Our Gastroenterology Blog

Posts for: August, 2016

How to add more fiber to your diet

Fiber is one of the most important parts of a healthy diet, yet surprisingly, we can’t physically digest any of it. Instead, fiber is used to regulate the digestive process and help our bodies absorb nutrients from food.

Dietary fiber is derived from plants and is indigestible to humans. There are two types of dietary fiber: soluble fiber and insoluble fiber.

Soluble fiber dissolves in water to form a gel-like material in our intestines. Soluble fiber can help lower blood cholesterol and glucose levels. Some examples include fruit, nuts, oatmeal, and sweet potatoes.

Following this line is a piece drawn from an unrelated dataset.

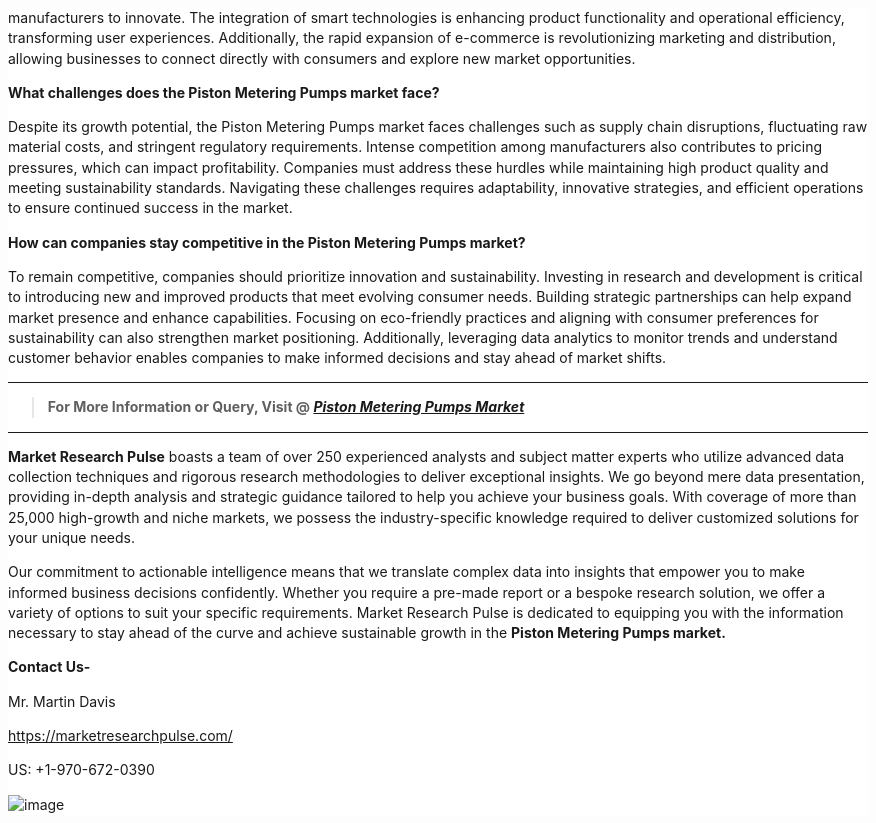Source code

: manufacturers to innovate. The integration of smart technologies is enhancing product functionality and operational efficiency, transforming user experiences. Additionally, the rapid expansion of e-commerce is revolutionizing marketing and distribution, allowing businesses to connect directly with consumers and explore new market opportunities.</p><p><strong>What challenges does the Piston Metering Pumps market face?</strong></p><p>Despite its growth potential, the Piston Metering Pumps market faces challenges such as supply chain disruptions, fluctuating raw material costs, and stringent regulatory requirements. Intense competition among manufacturers also contributes to pricing pressures, which can impact profitability. Companies must address these hurdles while maintaining high product quality and meeting sustainability standards. Navigating these challenges requires adaptability, innovative strategies, and efficient operations to ensure continued success in the market.</p><p><strong>How can companies stay competitive in the Piston Metering Pumps market?</strong></p><p>To remain competitive, companies should prioritize innovation and sustainability. Investing in research and development is critical to introducing new and improved products that meet evolving consumer needs. Building strategic partnerships can help expand market presence and enhance capabilities. Focusing on eco-friendly practices and aligning with consumer preferences for sustainability can also strengthen market positioning. Additionally, leveraging data analytics to monitor trends and understand customer behavior enables companies to make informed decisions and stay ahead of market shifts.</p><hr /><blockquote><p><strong>For More Information or Query, Visit @&nbsp;<em><a href="https://marketresearchpulse.com/report/18472/piston-metering-pumps-market?utm_source=Linkedin&utm_medium=052">Piston Metering Pumps Market</a></em></strong></p></blockquote><hr /><p><strong>Market Research Pulse</strong> boasts a team of over 250 experienced analysts and subject matter experts who utilize advanced data collection techniques and rigorous research methodologies to deliver exceptional insights. We go beyond mere data presentation, providing in-depth analysis and strategic guidance tailored to help you achieve your business goals. With coverage of more than 25,000 high-growth and niche markets, we possess the industry-specific knowledge required to deliver customized solutions for your unique needs.</p><p>Our commitment to actionable intelligence means that we translate complex data into insights that empower you to make informed business decisions confidently. Whether you require a pre-made report or a bespoke research solution, we offer a variety of options to suit your specific requirements. Market Research Pulse is dedicated to equipping you with the information necessary to stay ahead of the curve and achieve sustainable growth in the <strong>Piston Metering Pumps market.</strong></p><p><strong>Contact Us-</strong></p><p>Mr. Martin Davis</p><p>https://marketresearchpulse.com/</p><p>US: +1-970-672-0390</p>
![image](https://github.com/user-attachments/assets/c21563ec-dd36-4a2f-85f2-8a153aeea019)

Insoluble Fiber does not dissolve in water and increases the bulk of waste products. It also enhances movement of waste products through the digestive system. Some examples include whole-wheat flour, beans, vegetables, and potatoes.

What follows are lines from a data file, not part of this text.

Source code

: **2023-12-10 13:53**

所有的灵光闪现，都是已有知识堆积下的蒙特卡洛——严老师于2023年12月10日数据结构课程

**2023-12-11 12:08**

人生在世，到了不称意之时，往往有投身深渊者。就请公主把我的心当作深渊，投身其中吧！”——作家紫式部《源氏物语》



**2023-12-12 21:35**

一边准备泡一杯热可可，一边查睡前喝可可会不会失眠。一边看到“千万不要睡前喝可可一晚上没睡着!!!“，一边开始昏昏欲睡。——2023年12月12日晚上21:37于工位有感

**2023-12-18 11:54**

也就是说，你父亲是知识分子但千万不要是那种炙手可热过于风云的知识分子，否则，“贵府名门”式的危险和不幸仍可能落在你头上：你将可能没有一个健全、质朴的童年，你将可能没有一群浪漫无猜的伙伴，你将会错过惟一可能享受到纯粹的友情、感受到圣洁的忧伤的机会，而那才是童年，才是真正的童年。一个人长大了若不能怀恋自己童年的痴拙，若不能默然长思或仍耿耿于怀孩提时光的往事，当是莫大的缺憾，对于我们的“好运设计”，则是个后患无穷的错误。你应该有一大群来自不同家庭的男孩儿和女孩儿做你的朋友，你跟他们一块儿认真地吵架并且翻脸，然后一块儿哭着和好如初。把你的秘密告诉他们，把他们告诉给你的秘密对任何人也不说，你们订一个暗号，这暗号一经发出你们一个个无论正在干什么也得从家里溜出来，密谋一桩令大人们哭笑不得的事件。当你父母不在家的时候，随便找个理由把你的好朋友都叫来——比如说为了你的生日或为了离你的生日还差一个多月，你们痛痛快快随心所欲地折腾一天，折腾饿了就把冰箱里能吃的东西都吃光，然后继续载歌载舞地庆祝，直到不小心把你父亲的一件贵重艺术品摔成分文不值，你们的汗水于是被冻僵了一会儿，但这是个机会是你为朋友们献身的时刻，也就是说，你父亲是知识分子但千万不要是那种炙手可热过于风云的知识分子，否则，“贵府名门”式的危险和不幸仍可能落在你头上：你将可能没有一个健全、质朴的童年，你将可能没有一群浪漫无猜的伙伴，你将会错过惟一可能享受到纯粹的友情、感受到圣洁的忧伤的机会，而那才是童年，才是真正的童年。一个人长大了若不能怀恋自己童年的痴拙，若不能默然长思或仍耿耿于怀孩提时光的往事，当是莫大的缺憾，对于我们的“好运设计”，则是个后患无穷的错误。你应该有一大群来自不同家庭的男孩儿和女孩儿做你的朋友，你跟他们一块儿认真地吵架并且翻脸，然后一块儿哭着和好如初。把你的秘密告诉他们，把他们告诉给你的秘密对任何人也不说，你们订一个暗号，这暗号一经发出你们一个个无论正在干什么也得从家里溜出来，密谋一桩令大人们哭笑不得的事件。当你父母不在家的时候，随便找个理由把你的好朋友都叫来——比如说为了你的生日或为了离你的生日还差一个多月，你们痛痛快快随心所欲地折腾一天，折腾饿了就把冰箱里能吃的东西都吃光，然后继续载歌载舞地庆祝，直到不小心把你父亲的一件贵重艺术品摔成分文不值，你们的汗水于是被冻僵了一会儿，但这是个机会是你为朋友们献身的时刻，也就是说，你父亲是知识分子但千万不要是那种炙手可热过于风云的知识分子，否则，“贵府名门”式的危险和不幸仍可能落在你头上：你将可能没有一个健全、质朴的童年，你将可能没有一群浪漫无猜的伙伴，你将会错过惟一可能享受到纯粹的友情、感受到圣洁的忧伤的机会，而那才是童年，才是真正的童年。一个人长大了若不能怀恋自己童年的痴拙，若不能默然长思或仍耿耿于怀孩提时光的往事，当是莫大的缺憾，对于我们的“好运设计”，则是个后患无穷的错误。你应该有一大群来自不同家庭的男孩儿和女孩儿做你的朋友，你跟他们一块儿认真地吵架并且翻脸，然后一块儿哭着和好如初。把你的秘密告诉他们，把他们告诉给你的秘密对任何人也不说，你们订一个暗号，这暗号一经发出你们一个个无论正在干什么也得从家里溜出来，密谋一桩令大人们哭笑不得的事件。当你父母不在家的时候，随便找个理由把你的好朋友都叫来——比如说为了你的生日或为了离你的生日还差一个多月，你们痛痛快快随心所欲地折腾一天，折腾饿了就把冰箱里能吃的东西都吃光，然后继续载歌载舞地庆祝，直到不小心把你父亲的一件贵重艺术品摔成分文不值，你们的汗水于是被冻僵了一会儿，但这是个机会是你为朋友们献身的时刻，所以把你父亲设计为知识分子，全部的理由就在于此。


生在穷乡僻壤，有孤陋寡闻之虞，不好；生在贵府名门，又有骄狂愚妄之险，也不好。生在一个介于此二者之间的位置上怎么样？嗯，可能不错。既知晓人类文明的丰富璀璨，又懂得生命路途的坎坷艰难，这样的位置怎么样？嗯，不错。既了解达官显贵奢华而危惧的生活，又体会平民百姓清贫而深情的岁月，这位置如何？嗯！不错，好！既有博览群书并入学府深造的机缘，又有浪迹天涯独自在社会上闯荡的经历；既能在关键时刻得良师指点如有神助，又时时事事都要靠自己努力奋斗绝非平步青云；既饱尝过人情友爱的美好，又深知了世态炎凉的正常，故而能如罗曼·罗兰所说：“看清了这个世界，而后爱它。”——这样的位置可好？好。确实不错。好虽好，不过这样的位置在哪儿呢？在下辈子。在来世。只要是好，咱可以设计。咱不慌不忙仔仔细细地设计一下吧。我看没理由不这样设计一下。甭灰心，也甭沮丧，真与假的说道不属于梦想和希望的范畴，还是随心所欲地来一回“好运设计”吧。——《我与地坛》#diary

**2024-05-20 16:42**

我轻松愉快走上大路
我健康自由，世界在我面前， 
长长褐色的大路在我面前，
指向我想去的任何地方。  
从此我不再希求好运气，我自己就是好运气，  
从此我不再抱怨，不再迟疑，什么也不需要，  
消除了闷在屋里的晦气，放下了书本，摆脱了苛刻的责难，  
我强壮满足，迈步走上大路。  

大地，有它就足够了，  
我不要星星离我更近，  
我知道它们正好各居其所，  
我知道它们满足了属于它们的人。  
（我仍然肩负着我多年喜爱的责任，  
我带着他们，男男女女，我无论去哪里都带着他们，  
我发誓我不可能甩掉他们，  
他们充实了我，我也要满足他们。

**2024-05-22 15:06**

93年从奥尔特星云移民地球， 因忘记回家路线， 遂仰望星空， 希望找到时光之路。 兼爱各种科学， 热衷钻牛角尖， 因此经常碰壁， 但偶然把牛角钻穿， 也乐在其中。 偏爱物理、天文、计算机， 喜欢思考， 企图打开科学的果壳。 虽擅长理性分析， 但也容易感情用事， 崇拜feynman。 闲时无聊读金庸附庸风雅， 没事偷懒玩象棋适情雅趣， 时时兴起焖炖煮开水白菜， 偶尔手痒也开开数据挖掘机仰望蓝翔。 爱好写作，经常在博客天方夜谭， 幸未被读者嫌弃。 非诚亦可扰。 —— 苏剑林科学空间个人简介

To achieve a healthy digestive system, you must obtain a healthy balance of both soluble and insoluble fibers to gain the most benefits from your food.

If managed properly, fiber can help the digestive system produce the healthiest bowel movements possible. If managed improperly, fiber can cause constipation or diarrhea.

Fiber and fluid intake

Fiber can only be effective if your fluid intake is also up to par. If you eat the recommended amount of fiber in a day and don’t drink enough water, you can experience constipation. If you eat the recommended amount of fiber in a day and drink too much water, it can cause diarrhea.

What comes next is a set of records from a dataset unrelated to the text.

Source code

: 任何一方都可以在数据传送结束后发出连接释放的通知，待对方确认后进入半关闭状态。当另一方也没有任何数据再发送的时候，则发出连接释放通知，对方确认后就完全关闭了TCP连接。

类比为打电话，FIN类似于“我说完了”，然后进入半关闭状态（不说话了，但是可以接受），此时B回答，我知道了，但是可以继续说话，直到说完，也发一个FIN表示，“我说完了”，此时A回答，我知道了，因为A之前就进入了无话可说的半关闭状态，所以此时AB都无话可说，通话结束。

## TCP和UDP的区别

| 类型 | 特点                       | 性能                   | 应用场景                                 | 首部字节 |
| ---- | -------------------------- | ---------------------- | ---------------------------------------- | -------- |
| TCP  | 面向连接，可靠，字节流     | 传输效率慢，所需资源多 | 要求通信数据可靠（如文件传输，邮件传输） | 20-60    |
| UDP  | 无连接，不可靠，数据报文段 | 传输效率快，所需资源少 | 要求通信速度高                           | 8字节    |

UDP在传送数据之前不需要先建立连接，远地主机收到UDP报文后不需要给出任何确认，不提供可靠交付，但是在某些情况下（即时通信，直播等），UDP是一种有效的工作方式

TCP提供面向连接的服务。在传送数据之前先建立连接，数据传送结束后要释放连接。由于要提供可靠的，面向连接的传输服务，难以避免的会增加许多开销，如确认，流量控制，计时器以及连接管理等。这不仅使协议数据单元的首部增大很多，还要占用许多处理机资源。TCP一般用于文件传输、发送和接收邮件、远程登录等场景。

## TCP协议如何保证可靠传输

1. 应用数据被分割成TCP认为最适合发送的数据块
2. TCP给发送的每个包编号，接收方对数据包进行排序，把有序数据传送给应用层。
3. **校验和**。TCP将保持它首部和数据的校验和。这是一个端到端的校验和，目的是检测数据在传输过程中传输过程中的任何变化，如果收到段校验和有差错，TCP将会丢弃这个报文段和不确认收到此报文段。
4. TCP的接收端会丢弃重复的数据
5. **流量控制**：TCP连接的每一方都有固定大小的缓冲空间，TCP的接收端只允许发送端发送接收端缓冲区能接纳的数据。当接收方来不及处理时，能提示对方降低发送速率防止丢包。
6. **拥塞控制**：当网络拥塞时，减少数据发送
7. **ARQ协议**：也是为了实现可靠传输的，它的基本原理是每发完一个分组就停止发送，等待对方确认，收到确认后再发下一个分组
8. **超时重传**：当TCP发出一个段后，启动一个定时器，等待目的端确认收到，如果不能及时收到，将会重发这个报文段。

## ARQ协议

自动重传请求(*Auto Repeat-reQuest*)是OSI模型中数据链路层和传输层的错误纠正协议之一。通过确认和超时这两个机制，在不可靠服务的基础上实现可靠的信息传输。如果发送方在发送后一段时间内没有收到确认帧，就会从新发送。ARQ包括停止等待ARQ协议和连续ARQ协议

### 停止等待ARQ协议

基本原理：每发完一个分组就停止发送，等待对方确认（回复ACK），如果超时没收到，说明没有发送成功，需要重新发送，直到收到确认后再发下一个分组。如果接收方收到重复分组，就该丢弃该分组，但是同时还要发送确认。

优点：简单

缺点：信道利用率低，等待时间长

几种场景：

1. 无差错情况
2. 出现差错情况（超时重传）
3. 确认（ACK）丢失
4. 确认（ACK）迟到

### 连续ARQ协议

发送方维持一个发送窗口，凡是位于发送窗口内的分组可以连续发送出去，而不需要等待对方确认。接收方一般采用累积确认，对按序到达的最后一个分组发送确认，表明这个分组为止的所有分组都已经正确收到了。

Recommended amounts of fiber:

The recommended amounts of daily fiber intake are as follows:

  • Children ages 1-8 – 19-25g
  • Children ages 9-18 – 25-31g
  • Women 19-50 years of age – 25g
  • Men 19-50 years of age – 38g
  • Women 50+ years of age – 21g
  • Men 50+ years of age – 30g

If you find it difficult to take in the recommended amount of fiber through food, there are fiber supplements that can help you achieve your daily goal. Fiber supplements work similarly to fiber-rich foods because you have to drink an appropriate amount of fluid for them to be effective. However, you shouldn’t solely rely on a fiber supplement as a replacement because natural foods offer more beneficial nutrients.

Foods that contain 5+ grams of fiber:

  • 5 dried prunes
  • 1 cup blueberries
  • ½ cup cooked barley
  • ½ cup dried beans, peas or legumes
  • 1 cup whole wheat pasta
  • 1 medium pear
  • 1 medium apple
  • 1 ounce almonds
  • 3 cups popcorn

Foods that contain 2 – 4 grams of fiber:

  • ½ cooked potato with skin
  • ½ cup cooked brown rice
  • ½ cup broccoli
  • ½ cup raw carrots
  • 1 slice whole wheat bread
  • 1 small bran muffin
  • ½ cup oatmeal

If you plan to add more fiber to your diet, do so gradually. Remember to take in the proper amount of fluids to balance out the fiber intake. Fiber is extremely beneficial for a healthy digestive system and helps your body absorb key nutrients from food.